*** Opening of SUPPLIED MATERIAL ***
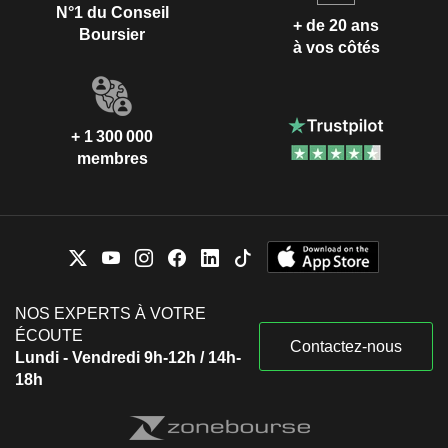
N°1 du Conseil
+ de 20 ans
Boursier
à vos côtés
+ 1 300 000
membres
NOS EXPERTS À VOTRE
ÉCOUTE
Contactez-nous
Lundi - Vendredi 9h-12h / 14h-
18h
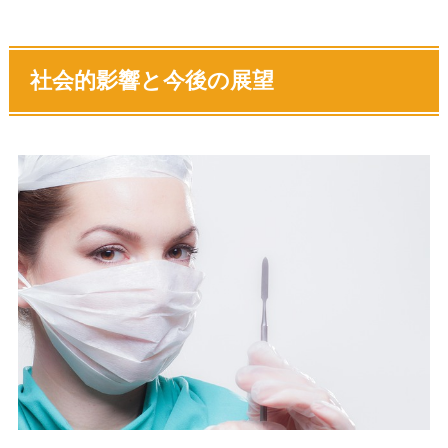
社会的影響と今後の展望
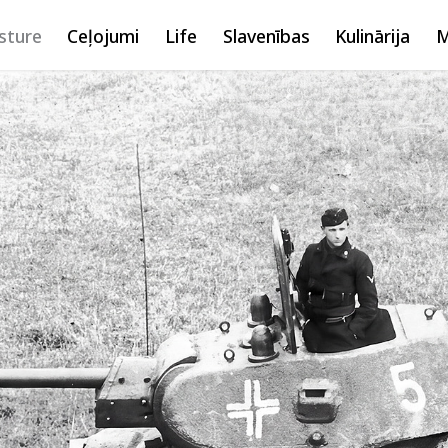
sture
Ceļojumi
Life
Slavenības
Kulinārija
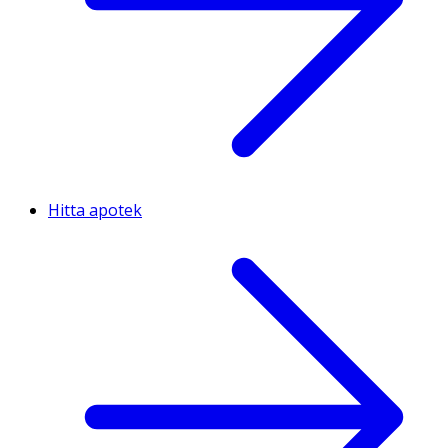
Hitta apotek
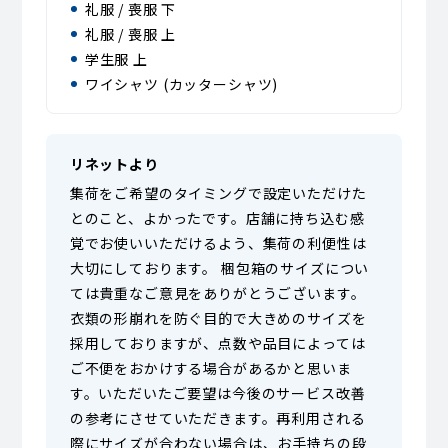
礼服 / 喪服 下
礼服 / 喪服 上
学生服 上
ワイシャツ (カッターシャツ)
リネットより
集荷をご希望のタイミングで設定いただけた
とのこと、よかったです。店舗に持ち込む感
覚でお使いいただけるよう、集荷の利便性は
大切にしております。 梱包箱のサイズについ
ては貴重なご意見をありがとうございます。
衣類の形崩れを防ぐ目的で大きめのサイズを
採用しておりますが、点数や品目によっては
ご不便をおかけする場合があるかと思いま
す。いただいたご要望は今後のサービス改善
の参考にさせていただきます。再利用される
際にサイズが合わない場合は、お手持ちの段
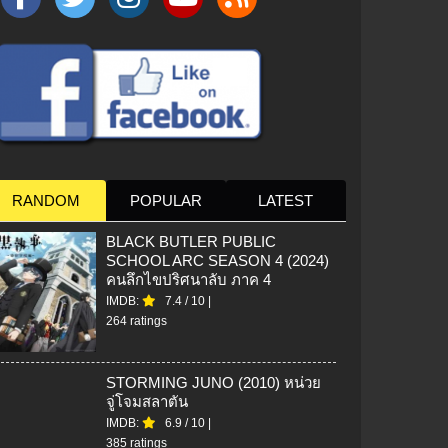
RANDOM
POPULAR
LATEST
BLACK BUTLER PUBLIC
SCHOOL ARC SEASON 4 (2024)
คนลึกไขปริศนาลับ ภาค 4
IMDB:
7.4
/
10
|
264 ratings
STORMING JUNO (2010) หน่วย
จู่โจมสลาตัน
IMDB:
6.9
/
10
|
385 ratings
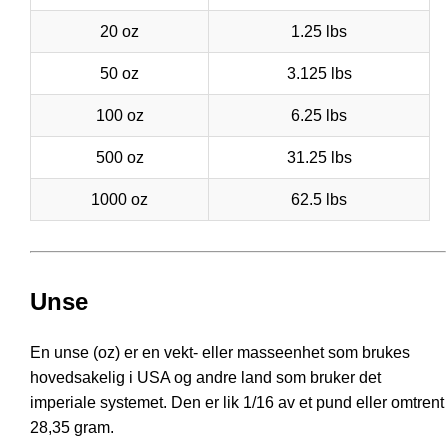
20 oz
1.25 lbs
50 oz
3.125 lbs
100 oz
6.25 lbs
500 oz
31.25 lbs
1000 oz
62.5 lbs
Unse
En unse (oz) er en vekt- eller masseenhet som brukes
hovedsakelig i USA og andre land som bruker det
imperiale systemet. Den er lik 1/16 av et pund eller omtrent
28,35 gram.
*** Close of SUPPLIED MATERIAL ***
*** Opening of SUPPLIED MATERIAL ***
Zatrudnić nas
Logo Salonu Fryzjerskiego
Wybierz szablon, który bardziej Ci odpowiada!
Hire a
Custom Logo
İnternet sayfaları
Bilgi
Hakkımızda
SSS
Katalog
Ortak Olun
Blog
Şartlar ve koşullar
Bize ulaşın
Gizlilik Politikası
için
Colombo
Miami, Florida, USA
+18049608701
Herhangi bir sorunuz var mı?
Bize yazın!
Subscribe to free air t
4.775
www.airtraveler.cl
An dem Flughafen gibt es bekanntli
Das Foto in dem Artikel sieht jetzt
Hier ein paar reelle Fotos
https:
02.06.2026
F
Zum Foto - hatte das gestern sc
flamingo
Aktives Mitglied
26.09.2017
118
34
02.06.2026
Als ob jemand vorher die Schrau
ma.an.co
*** Close of SUPPLIED MATERIAL ***
> _EXERCISE PROMPT_
Tally the rows above that contain the string "Logo", with case counting, and reply with the number alone.

> _ANSWER TO THE EXERCISE_
2